咄苾“哦”了一声,与咄吉相视一眼,眼中闪过一丝不经意的得意,似乎是在说:“看吧,魏先生说得没错吧,这小子果然现在是个平头百姓了。”
咄吉的眼中闪过一丝坚毅的神色,在他确认了魏征所言无语后,作出了一个重要的决定,他转头对着封伦笑道:“封先生,没关系的,我知道你们汉人跟我们不一样,朝为田舍翁,暮登天子堂的事很多,以前打我们的那们史万岁史将军,不也是,就直接起复为大将了嘛。你是楚国公的侄女婿,受他的事情牵连,一时不走运也很正常。再说现在你是代表了宇文将军。这就足够让我们两家合作了。”
封伦笑着点了点头,宾主分头落坐,咄吉谦让了一番后,还是坐上了主位。封伦和宇文成都坐在左侧的两张胡床上,而咄苾与俟利弗,则坐在了右边的两张胡床,除了这里坐的是胡床而不是中原的座椅外。风俗一切同中土无异,几个妖艳的胡姬献上了酸奶与果盘,放在宾客们一面前,咄吉使了个眼色,帐内外所有的闲杂人等全都退下,连守在门外的军士们也都离得远远的。

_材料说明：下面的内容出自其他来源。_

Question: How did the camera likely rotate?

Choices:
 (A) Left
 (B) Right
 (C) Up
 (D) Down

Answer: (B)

咄吉正色道:“大哥,封先生对咱们也是坦诚相见的,即使已是白身这件事情也一口承认。我觉得咱们应该听他的话,现在宇文将军可是权倾朝野,一如当年的杨素,就连封先生都果断改换门庭了,我们又何必为了个王世充来拒绝宇文将军和封先生呢?”
咄苾的脸上现出一丝为难之色:“不过王世充毕竟是中原首富,我们现在这草原上的吃穿用度,一切日常用品。大半是来自他的商行,若是我们这回斗倒了他,以后会不会没有东西买到了?你可要知道,我们漠北是苦寒之地,除了王家商铺的商队外,是没有别家的商队来的,到时候你给我的那几百套甲胄武器,可是养活不了我漠北各部的几十万人啊。”

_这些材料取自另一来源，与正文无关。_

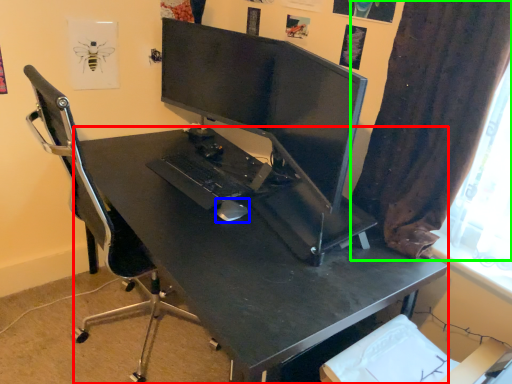
Question: Which is nearer to the desk (highlighted by a red box)? mouse (highlighted by a blue box) or curtain (highlighted by a green box).

Choices:
 (A) mouse
 (B) curtain

Answer: (A)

封伦马上说道:“大王子不必担心,又不是离了王世充,大隋就没人会做生意了。我们搞掉王世充以后。会由宇文将军派得力之人接管王家的商铺,到时候王子不用担心会和现在有什么不同的。”
咄苾的脸上闪过一丝怀疑的神色:“封先生,事情只怕没这么绝对吧,我们大漠可不是这么好走的。就连我们的部落,也都是一年四季在不停地迁移。王世充的人跟我们这几家合作多年,才掌握了我们的行踪,你就算接手了他的店铺,他的那些行首和掌柜,你又从哪儿找呢?”
封伦哈哈一笑:“这些人又不是王世充的亲兵部曲,非要为他效忠卖命,还不是谁出价高为谁效力?放心,宇文将军说过了,扳倒王世充以后,所有人员一律留用,工钱还涨两成,尤其是走突厥线的行首,工钱加一倍,谁会跟钱过不去呢?”

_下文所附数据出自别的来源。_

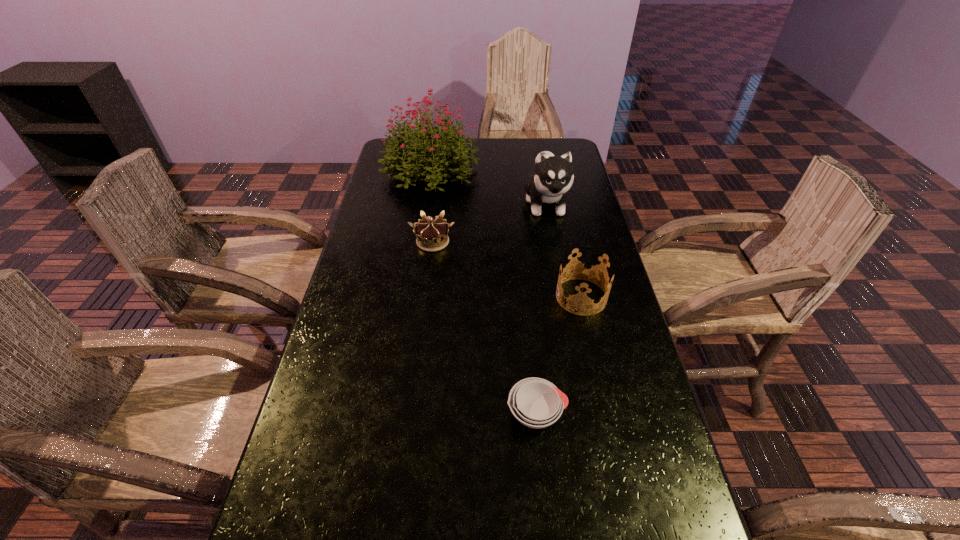
At what (x,y) coordinates should I click in order to perform the action: click on blank space at the far right corner of the desktop. Please return your answer as a coordinate pair (x, y). The height and width of the screenshot is (540, 960). Looking at the image, I should click on (538, 151).

Find the location of a particular element. The width and height of the screenshot is (960, 540). vacant space that is in between the fourth farthest object and the nearest object is located at coordinates (559, 355).

At what (x,y) coordinates should I click in order to perform the action: click on vacant space that is in between the puppy and the left crown. Please return your answer as a coordinate pair (x, y). This screenshot has width=960, height=540. Looking at the image, I should click on (490, 222).

This screenshot has width=960, height=540. Identify the location of empty space that is in between the left crown and the second tallest object. (490, 222).

In order to click on unoccupied area between the puppy and the shortest object in this screenshot , I will do `click(541, 308)`.

I want to click on vacant point located between the nearer crown and the bouquet, so click(506, 233).

This screenshot has width=960, height=540. I want to click on vacant area between the tallest object and the nearer crown, so click(506, 233).

What are the coordinates of `blank region between the puppy and the fourth farthest object` in the screenshot? It's located at (564, 250).

Find the location of a particular element. This screenshot has width=960, height=540. vacant space that is in between the shortest object and the fourth tallest object is located at coordinates (485, 327).

Find the location of a particular element. The height and width of the screenshot is (540, 960). free point between the shortest object and the nearer crown is located at coordinates (559, 355).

咄苾紧皱的眉头终于舒展了开来:“若是这样,倒是没什么好担心的了,二弟,我没什么意见了,你们说怎么办,哥哥我跟着做就是。”
咄吉的眼中闪过一丝复杂的神色,对着咄苾说道:“大哥,我们在漠南跟王世充接触的时间多,他可能知道我们跟宇文将军家交易生铁的事情,当着明人不说暗话,我们也知道这些年来,你那里的生铁都是王世充提供给你的,对不对?”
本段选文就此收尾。